Early on, play testers at Nintendo felt that the wide 3D environments made gameplay too easy as players could simply step away from enemy attacks. They suggested that enemy density be increased, but HAL Laboratory declined, saying they did not want to "torment" Kirby or prevent players from peacefully exploring the game world. To mitigate issues with depth perception, the hit detection was altered so that an attack from Kirby will hit an enemy if it looks to have done so from the player's perspective, even if the attack did not actually connect.

A month before the September 2021 Nintendo Direct, the official Kirby website updated with placeholder text, further implying there was a new game coming soon. The game was first officially revealed in the Nintendo Direct on September 23, 2021, having been prematurely shown off on the Nintendo website six hours beforehand. A second, more in-depth trailer was shown on January 12, 2022, which announced more features of the game as well as the release date of March 25, 2022. A free-to-play demo was made available on March 3, 2022.

Reception

Kirby and the Forgotten Land received "generally favorable" reviews, according to review aggregator Metacritic. Critics hailed it as one of the best Kirby games ever made.

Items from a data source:
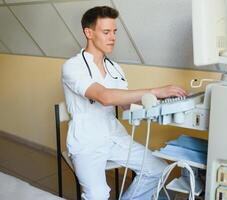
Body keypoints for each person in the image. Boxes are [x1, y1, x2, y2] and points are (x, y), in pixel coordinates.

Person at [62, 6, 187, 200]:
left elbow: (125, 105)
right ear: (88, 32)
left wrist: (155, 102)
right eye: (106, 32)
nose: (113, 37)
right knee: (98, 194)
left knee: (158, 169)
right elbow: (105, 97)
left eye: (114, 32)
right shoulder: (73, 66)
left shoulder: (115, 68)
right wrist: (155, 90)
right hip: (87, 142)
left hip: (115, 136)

---

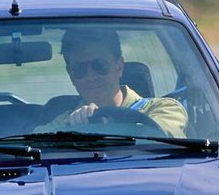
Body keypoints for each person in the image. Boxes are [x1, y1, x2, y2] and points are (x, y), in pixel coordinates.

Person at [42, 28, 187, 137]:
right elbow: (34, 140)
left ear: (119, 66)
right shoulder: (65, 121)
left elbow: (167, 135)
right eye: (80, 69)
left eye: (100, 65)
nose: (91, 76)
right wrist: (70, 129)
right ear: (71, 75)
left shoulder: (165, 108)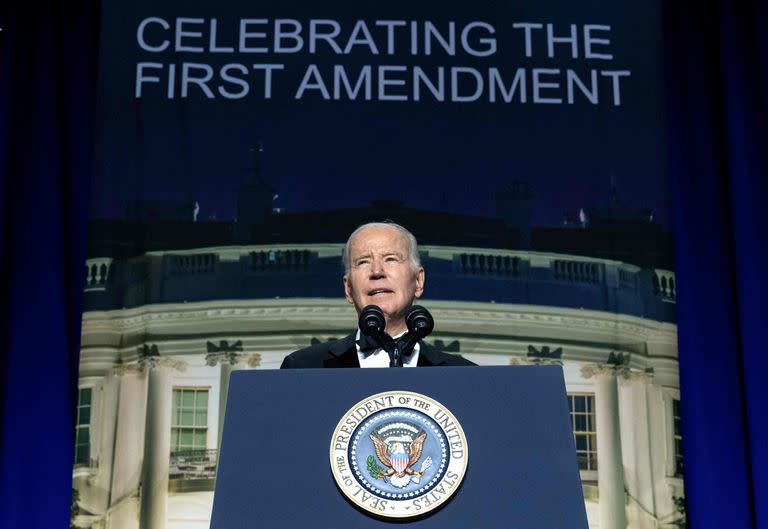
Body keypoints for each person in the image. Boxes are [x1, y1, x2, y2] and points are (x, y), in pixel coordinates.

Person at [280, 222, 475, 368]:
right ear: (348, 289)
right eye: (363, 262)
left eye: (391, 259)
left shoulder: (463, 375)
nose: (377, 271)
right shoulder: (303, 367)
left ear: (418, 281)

---

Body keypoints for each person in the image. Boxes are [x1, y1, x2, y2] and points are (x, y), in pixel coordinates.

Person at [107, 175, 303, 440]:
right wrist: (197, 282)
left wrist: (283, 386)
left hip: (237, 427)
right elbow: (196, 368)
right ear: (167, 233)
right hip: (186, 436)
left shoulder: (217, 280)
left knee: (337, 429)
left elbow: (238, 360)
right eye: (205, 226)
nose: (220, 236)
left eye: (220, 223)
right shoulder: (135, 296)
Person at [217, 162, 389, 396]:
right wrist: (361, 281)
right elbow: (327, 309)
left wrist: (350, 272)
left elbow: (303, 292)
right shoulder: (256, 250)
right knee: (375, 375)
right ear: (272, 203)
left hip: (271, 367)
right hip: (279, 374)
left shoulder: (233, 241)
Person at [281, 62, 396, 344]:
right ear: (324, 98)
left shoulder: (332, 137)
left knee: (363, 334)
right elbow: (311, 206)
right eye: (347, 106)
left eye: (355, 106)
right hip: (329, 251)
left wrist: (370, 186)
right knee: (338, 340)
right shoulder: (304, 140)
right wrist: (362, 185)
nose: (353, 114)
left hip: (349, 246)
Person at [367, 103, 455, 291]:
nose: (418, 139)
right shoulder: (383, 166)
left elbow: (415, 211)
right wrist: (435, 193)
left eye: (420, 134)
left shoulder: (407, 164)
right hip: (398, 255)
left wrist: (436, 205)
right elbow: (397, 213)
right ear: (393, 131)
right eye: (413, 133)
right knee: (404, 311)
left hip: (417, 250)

Task brief: Pull out the Kirby and the Forgotten Land passage above and reproduce it in full, word for word.

Finished exercise:
Early on, play testers at Nintendo felt that the wide 3D environments made gameplay too easy as players could simply step away from enemy attacks. They suggested that enemy density be increased, but HAL Laboratory declined, saying they did not want to "torment" Kirby or prevent players from peacefully exploring the game world. To mitigate issues with depth perception, the hit detection was altered so that an attack from Kirby will hit an enemy if it looks to have done so from the player's perspective, even if the attack did not actually connect.

A month before the September 2021 Nintendo Direct, the official Kirby website updated with placeholder text, further implying there was a new game coming soon. The game was first officially revealed in the Nintendo Direct on September 23, 2021, having been prematurely shown off on the Nintendo website six hours beforehand. A second, more in-depth trailer was shown on January 12, 2022, which announced more features of the game as well as the release date of March 25, 2022. A free-to-play demo was made available on March 3, 2022.

Reception

Kirby and the Forgotten Land received "generally favorable" reviews, according to review aggregator Metacritic. Critics hailed it as one of the best Kirby games ever made.